The major components of the Affordable Care Act (ACA) went into effect in 2014 with Medicaid expansion being optional. How was health insurance coverage affected in states that expanded versus those that did not? According to “Impacts of the Affordable Care Act on Health Insurance Coverage in Medicaid Expansion and Non-Expansion States” (National Bureau of Economic Research working paper no. 22182, April 2016) by Charles Courtemanche, James Marton, Benjamin Ukert, Aaron Yelowitz, Daniela Zapata, gains in insurance coverage were largest for nonwhites, young adults, unmarried individuals, and those with incomes below the threshold for Medicaid eligibility.
Data were collected through the American Community Survey administered by the Census Bureau. This survey samples approximately 1 percent of the U.S. population: over 3-million people per year. The sample for this study consisted of 18–64 year olds from calendar years 2011 to 2014. The researchers incorporated multiple control variables for demographic characteristics, family structure, and economic/labor force characteristics. Researchers also controlled for the seasonally adjusted monthly state unemployment rate published by the Bureau of Labor Statistics. These controls addressed concerns that Medicaid expansion may be correlated with other factors.
The preferred specification for the regression analysis was a difference-in-difference-in-differences design that disentangles year-to-year changes from causal effects of non-Medicaid portions of the ACA. The full-sample regressions estimate the ACA, including the Medicaid expansion, increased insurance coverage by 5.9 percentage points at the sample mean pretreatment uninsured rate; this compares with 3.0 percentage points without the expansion. The effect reached as high as 15.4 percentage points (compared with 7.8 without the expansion) in the area with the largest uninsured rate. Results passed falsification tests and remained similar across checks for robustness.

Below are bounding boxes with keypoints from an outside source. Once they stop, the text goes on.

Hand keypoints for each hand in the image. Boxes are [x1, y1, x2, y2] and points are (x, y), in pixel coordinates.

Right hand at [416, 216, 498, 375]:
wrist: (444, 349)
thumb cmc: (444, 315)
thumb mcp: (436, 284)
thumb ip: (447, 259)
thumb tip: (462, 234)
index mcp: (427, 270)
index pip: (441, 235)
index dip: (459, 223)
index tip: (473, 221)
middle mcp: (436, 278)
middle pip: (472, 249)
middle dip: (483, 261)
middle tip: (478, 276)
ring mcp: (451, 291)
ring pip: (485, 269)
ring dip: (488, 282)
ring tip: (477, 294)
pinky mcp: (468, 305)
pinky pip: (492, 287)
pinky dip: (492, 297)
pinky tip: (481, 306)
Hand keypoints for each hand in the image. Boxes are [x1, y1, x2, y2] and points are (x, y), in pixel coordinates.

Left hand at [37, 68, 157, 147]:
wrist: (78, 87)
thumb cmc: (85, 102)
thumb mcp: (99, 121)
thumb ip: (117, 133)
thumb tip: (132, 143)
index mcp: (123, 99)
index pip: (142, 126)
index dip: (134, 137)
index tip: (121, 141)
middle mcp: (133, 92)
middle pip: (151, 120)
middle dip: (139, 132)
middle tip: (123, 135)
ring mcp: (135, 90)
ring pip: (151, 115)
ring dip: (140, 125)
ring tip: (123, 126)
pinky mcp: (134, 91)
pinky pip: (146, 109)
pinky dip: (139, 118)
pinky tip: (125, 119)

Results indicate the ACA increased private insurance coverage by 2.4 percent. The authors indicate this is due to the increased take-up rates for employer-sponsored plans that resulted from the individual mandate. No consequential difference was found between coverage gains among low-income and middle-income earners in non-Medicaid-expansion states. Private insurance was the source of coverage gains in non-Medicaid-expansion states. Gains in Medicaid-expansion states were exclusively attributable to increased Medicaid coverage. However, some evidence suggest that reduced private coverage crowded out a portion of gains in Medicaid coverage from the expansion.

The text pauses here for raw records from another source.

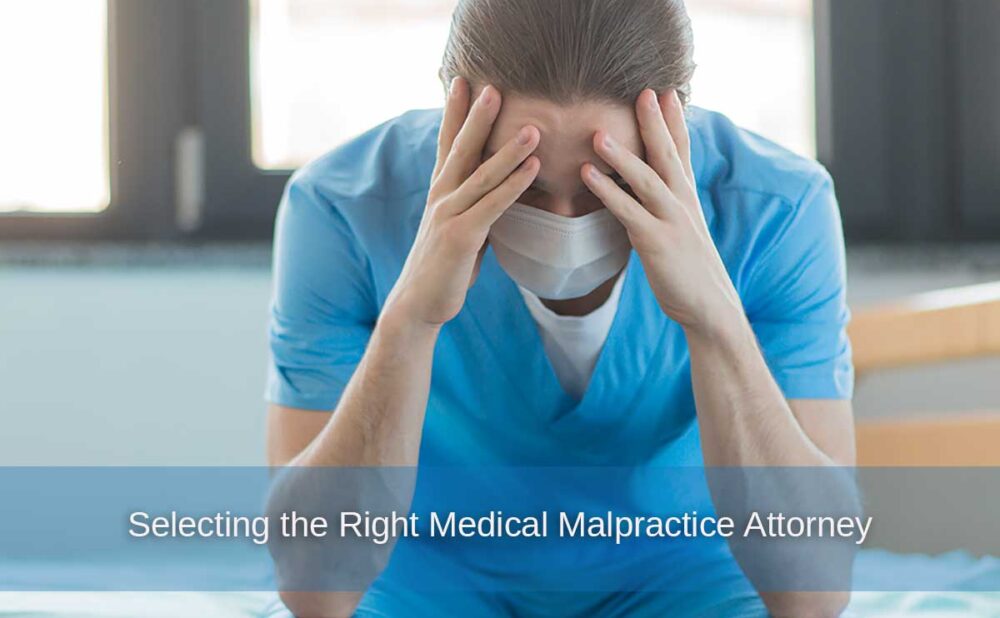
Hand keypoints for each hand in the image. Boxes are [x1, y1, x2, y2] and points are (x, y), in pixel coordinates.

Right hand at [384, 78, 539, 328]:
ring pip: (482, 174)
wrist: (418, 303)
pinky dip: (514, 184)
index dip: (454, 112)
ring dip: (509, 149)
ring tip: (534, 126)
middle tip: (494, 85)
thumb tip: (497, 194)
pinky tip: (533, 167)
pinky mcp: (461, 236)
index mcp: (440, 192)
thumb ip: (475, 207)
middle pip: (461, 148)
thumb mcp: (459, 228)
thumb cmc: (444, 266)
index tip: (462, 80)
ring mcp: (449, 215)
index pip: (447, 143)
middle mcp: (441, 197)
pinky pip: (493, 205)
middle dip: (478, 116)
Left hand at [581, 89, 743, 336]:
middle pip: (667, 154)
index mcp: (686, 197)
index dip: (674, 121)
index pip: (681, 150)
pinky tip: (588, 174)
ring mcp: (671, 220)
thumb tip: (647, 188)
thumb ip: (666, 205)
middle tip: (644, 91)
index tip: (666, 91)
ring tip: (598, 132)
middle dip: (655, 122)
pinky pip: (628, 211)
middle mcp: (682, 202)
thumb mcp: (682, 229)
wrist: (709, 306)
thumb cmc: (689, 269)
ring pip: (646, 179)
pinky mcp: (656, 242)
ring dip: (622, 153)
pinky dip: (607, 191)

This study extends literature through methodological approaches. The authors state, “Our identification strategy for the non-Medicaid expansion portion of the ACA can potentially be used in future research to identify the impacts of the ACA on other outcomes such as health care utilization, health, and personal finances.” However, data availability is indicated to be a limitation. Additional research is recommended as more data become available.